Cansu Nazlı
cansunazli@yahoo.com
Temel sorun kişinin kendi kimliğini ve kendi kültürüne, toplumuna ve tarihine ilişkin gerçekleri diğer kimlikler, kültürler ve halkların gerçekliğiyle nasıl uzlaştıracağıdır. Bu, kişinin tercihini zaten kendisinin olandan yana yapmasıyla asla çözülemeyecek bir sorundur: "Bizim" kültürümüzün ihtişamı ya da "bizim" tarihimizdeki zaferler yüzünden şişinmek entelektüelin enerji harcamasına değmez; hele birçok toplumun hiçbir formüle indirgenemeyecek ölçüde farklı ırklardan ve tarihlerden oluştuğu günümüzde hiç değmez.

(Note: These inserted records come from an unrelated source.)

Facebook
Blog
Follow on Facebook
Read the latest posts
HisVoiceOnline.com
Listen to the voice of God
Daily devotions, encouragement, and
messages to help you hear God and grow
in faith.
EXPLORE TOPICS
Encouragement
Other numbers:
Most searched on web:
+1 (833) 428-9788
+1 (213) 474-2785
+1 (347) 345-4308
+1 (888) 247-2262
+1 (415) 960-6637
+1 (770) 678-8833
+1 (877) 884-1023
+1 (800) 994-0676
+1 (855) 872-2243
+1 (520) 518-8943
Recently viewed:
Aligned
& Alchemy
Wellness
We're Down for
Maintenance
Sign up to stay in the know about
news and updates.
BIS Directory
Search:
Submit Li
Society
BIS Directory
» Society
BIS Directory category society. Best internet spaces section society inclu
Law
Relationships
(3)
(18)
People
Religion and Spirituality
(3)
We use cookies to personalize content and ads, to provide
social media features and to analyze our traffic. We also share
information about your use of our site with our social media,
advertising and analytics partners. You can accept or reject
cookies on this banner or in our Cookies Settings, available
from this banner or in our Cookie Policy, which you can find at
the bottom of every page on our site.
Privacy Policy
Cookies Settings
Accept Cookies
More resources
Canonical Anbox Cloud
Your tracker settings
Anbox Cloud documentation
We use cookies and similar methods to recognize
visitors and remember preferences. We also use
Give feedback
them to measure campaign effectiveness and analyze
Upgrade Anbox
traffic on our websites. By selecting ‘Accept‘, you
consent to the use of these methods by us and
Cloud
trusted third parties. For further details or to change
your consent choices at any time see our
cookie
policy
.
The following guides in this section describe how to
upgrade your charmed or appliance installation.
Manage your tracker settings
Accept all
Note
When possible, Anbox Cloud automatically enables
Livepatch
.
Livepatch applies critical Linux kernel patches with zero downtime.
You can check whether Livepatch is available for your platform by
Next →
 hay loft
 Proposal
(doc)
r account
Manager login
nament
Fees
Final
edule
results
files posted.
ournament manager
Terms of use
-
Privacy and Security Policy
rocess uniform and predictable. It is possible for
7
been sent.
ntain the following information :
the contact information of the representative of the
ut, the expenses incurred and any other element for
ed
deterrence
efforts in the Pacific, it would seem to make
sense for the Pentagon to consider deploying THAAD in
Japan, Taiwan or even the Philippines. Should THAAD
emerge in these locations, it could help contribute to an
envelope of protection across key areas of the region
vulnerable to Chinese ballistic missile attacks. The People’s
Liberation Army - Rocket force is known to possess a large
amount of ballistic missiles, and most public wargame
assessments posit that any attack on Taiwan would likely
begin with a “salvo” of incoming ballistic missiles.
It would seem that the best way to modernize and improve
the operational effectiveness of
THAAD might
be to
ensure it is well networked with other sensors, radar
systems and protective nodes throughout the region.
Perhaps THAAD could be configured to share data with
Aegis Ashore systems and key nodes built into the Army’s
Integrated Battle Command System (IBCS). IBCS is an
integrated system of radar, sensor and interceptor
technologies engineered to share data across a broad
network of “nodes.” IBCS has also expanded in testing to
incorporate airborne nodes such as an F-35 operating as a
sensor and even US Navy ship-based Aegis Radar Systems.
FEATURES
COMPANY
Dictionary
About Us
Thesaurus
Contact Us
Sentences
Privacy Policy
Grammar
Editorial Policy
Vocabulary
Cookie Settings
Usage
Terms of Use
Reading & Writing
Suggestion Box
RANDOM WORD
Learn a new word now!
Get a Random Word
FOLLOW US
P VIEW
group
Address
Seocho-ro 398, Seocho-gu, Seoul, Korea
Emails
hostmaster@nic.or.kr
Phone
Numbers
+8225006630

Burada göstermeye çalıştığım gibi, entelektüellerin temsil eylemlerini gerçekleştirdikleri kamusal alan aşırı karmaşık bir niteliktedir ve rahatsız edici özellikler içerir; fakat, ancak entelektüelin, milletler ve bireyler arasında farklar olmasına izin verirken aynı zamanda bu farkları gizli hiyerarşilere, tercihlere ve değerlendirmelere tâbi tutmayan bir adalet ve hakkaniyet kavrayışına sarsılmaz bir inanç duyması halinde, bu alana etkili bir müdahalede bulunmanın bir anlamı olabilir. Bugün herkes için eşitlikten ve uyumdan dem vuran liberal dili kullanmayan yok. Entelektüelin sorunu ise bu kavramları, eşitlik ve adalet lâfları ile o kadar da hoş olmayan gerçeklik arasındaki uçurumun son derece büyük olduğu fiili durumlarla ilişkilendirmektir.